Brief » Can you pick out every line of the items below that contains the word "family"? Match case exactly.

[Data items]
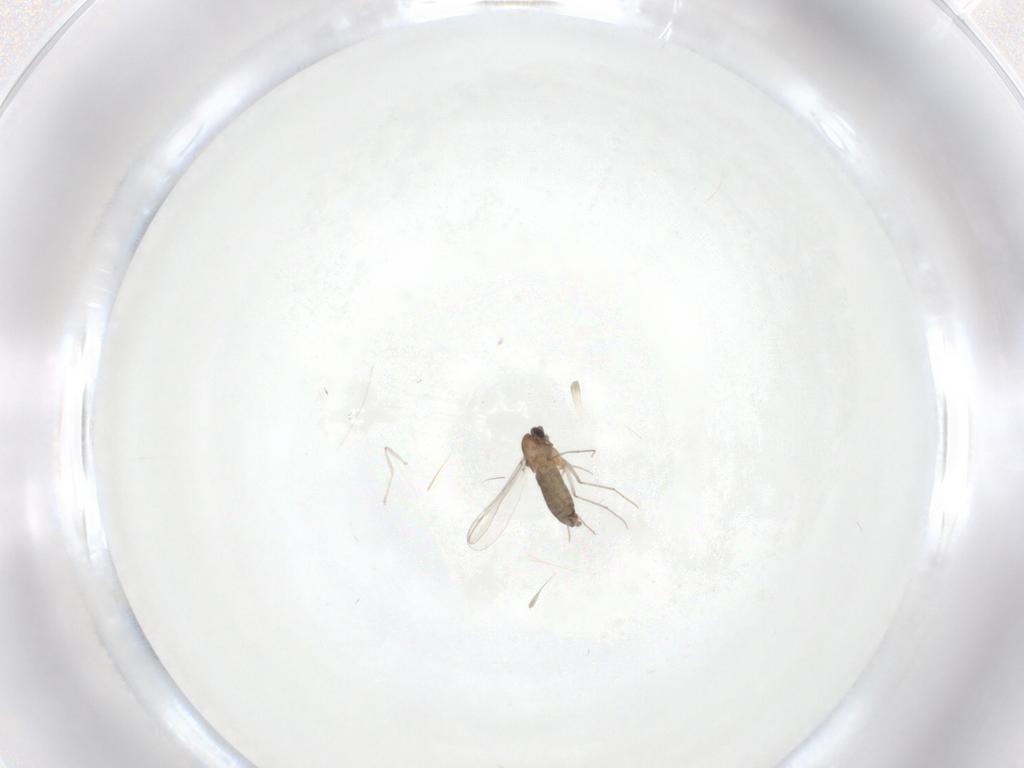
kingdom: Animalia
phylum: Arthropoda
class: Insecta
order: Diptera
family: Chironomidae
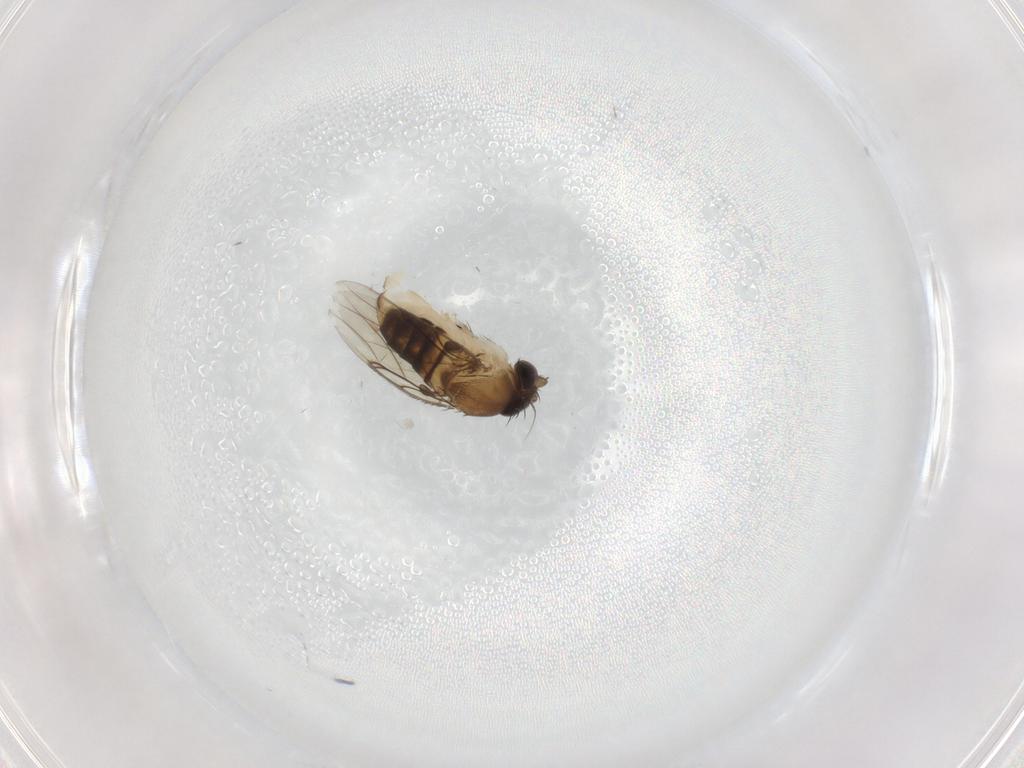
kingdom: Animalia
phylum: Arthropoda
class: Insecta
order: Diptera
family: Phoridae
* * *
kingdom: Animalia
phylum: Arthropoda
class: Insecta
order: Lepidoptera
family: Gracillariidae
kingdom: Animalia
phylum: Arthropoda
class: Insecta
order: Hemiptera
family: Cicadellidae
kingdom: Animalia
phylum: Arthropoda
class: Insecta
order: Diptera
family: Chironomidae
--
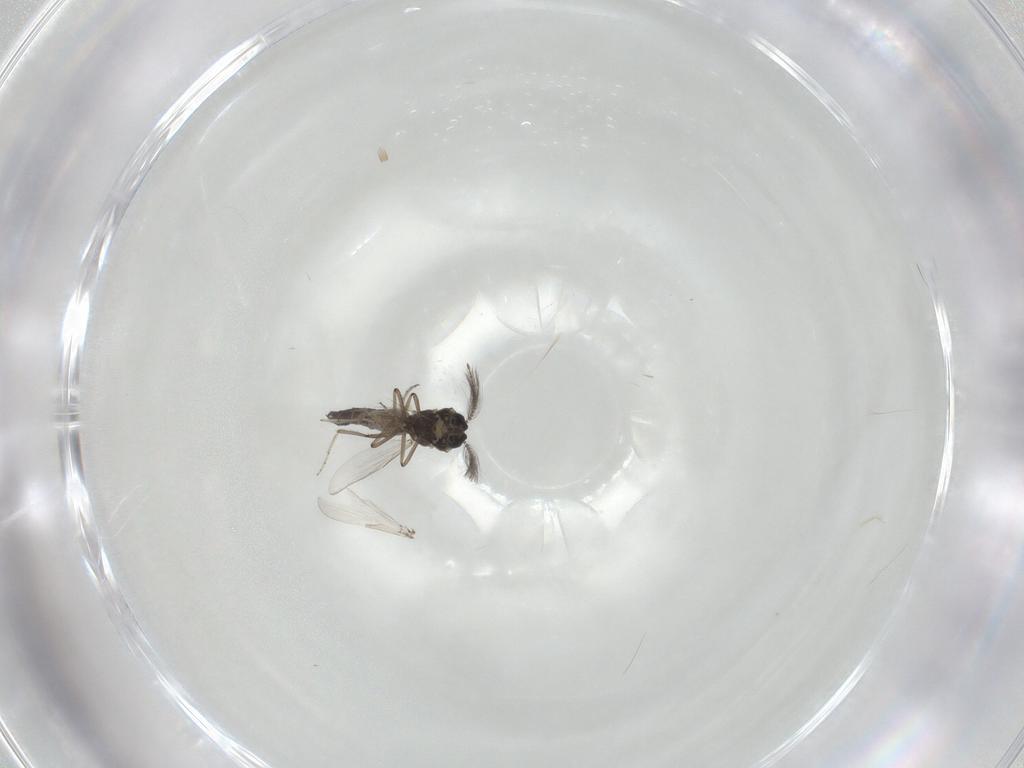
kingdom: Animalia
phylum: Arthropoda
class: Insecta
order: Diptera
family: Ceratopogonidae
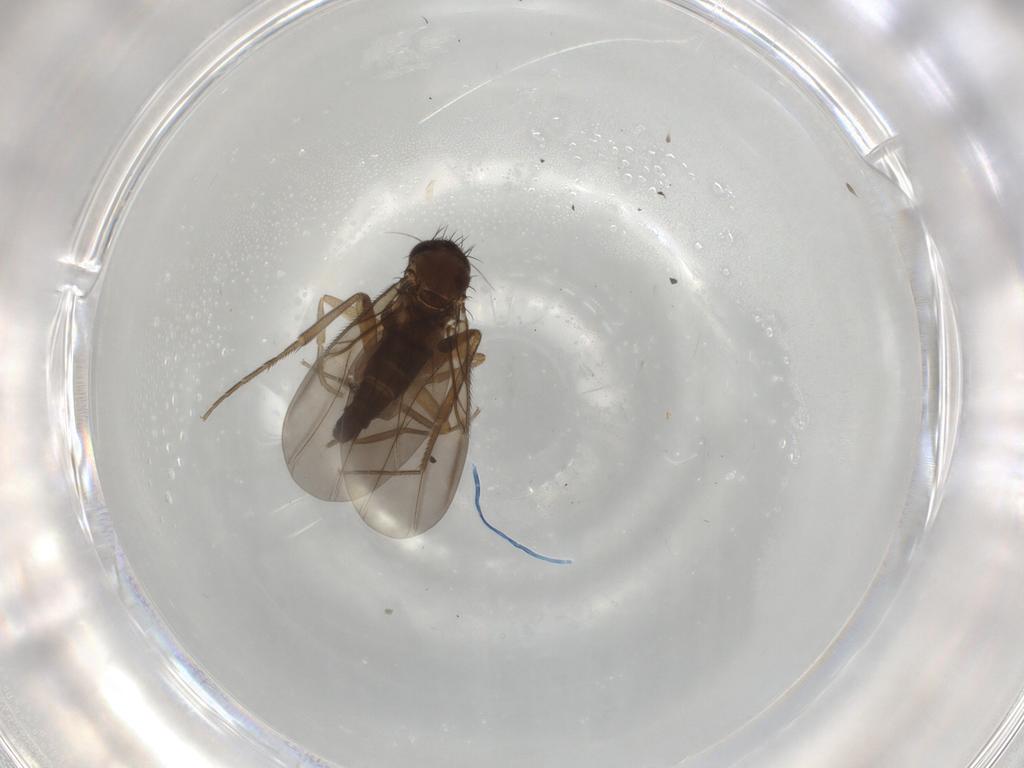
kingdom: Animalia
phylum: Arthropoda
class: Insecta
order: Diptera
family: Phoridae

Result of the exercise »
family: Chironomidae
family: Phoridae
family: Gracillariidae
family: Cicadellidae
family: Chironomidae
family: Ceratopogonidae
family: Phoridae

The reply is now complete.